Excerpt provided
☆ ☆ ☆ ☆ ☆ ☆ ☆
36.5 MW motor construction.jpg
American Superconductor Corporation recently announced the successful completion of factory acceptance testing for the world’s first 36.5 megawatt (49,000 horsepower) high temperature superconductor (HTS) ship propulsion motor at Northrop Grumman’s facility at the Philadelphia Naval Business Center. This is the final milestone before the Navy takes possession of the motor.

The motor was designed, developed and manufactured under a contract from the U.S. Navy’s Office of Naval Research (ONR) to demonstrate the efficacy of HTS primary– propulsion-motor technology for future Navy all-electric ships and submarines. The power and torque of this HTS motor is comparable to the requirements for the Navy’s new Zumwalt class of destroyers, known as DDG 1000. In comparison with the conventional copper motors being used on the first two DDG 1000 hulls, the HTS motor is less than one-half the size and weight, and is more efficient over a much wider range of ship speeds. This results in weight and space advantages, enabling an increase in payload capacity for both naval and commercial vessels.
☆ ☆ ☆ ☆ ☆ ☆ ☆
Working data

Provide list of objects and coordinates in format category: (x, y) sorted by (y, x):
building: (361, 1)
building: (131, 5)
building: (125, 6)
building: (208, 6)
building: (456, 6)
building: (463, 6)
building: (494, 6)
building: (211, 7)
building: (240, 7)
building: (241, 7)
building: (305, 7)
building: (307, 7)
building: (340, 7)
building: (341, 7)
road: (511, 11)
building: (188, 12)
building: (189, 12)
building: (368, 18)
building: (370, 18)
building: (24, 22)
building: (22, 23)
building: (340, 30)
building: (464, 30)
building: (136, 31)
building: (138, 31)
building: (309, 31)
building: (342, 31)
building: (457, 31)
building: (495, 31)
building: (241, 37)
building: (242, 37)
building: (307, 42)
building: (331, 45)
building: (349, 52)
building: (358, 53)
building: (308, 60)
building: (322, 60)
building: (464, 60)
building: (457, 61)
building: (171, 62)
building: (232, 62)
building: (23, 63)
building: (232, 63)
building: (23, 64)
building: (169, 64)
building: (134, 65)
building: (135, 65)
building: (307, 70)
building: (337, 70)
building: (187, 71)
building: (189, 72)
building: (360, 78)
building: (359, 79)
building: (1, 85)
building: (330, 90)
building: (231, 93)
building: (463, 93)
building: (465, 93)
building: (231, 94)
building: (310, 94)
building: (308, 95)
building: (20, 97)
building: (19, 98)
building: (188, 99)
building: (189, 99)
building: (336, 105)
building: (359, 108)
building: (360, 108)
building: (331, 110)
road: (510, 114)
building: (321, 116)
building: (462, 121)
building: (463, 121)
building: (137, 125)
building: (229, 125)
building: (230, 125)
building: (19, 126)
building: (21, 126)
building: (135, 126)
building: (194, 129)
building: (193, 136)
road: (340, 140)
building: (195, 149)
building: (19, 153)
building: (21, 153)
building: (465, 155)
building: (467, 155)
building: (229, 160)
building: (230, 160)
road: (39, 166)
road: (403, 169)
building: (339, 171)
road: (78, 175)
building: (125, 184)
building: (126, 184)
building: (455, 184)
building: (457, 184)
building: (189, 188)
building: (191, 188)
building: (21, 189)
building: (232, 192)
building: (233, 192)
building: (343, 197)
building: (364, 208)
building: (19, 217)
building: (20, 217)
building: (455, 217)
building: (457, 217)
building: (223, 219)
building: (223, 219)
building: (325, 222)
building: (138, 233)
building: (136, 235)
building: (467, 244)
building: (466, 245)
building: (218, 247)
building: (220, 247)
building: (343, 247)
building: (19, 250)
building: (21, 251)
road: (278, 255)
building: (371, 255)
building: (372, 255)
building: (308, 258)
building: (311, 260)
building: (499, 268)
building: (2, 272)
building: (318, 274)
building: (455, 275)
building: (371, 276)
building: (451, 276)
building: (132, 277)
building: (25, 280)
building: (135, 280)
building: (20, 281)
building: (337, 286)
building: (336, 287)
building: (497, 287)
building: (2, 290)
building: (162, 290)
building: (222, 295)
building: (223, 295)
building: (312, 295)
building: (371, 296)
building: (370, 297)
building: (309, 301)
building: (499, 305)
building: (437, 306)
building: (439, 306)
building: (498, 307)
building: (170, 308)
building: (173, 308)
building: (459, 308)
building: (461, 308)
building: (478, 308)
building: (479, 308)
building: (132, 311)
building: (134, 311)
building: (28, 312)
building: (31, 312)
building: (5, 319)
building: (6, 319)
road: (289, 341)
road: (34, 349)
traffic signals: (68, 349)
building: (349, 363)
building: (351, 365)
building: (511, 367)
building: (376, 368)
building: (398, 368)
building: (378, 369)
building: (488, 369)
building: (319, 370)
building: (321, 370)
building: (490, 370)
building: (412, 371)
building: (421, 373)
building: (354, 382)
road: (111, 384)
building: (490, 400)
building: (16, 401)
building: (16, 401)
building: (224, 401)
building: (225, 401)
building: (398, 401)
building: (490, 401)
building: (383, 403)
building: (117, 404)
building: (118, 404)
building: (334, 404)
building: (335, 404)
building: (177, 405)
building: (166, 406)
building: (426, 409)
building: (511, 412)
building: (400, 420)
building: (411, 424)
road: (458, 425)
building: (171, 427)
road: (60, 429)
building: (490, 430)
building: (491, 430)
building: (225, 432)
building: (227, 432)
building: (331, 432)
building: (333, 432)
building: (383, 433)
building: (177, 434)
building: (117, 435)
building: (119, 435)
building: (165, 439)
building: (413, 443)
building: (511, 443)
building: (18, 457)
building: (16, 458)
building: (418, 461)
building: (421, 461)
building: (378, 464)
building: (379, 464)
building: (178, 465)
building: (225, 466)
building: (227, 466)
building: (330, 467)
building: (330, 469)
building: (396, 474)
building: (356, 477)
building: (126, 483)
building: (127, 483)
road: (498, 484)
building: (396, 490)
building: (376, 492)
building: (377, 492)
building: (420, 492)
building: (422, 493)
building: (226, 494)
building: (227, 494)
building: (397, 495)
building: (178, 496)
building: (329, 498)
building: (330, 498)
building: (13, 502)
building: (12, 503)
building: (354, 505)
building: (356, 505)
☆ ☆ ☆ ☆ ☆ ☆ ☆
Aim 1
From the superconductor motor text, quote everything from "The motor was" down to "and commercial vessels.".
Aim 2
Show every line of the records that contains the string "objects".

Expected answer 1
The motor was designed, developed and manufactured under a contract from the U.S. Navy’s Office of Naval Research (ONR) to demonstrate the efficacy of HTS primary– propulsion-motor technology for future Navy all-electric ships and submarines. The power and torque of this HTS motor is comparable to the requirements for the Navy’s new Zumwalt class of destroyers, known as DDG 1000. In comparison with the conventional copper motors being used on the first two DDG 1000 hulls, the HTS motor is less than one-half the size and weight, and is more efficient over a much wider range of ship speeds. This results in weight and space advantages, enabling an increase in payload capacity for both naval and commercial vessels.

Expected answer 2
Provide list of objects and coordinates in format category: (x, y) sorted by (y, x):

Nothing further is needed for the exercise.